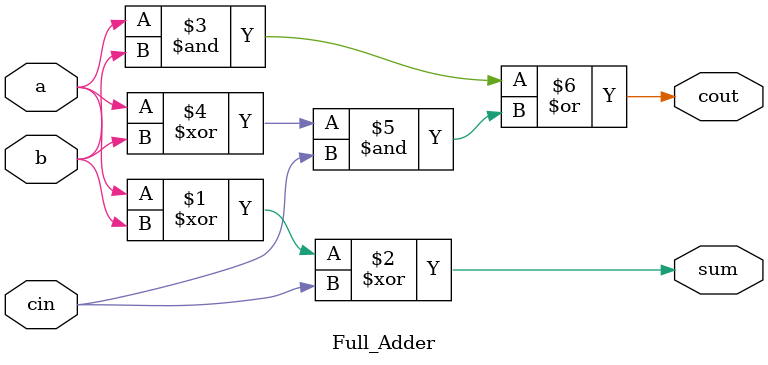
<source format=v>
`timescale 1ns / 1ps


module Full_Adder(
    input a,
    input b,
    input cin,
    output sum,
    output cout
    );
    
    assign sum = a^b^cin;
    assign cout = (a&b)|((a^b)&cin);
endmodule

</source>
::::::
[AIM OF THE TASK] Pull out each line of the entries that contains "assign".

[FINISHED TASK]
    assign sum = a^b^cin;
    assign cout = (a&b)|((a^b)&cin);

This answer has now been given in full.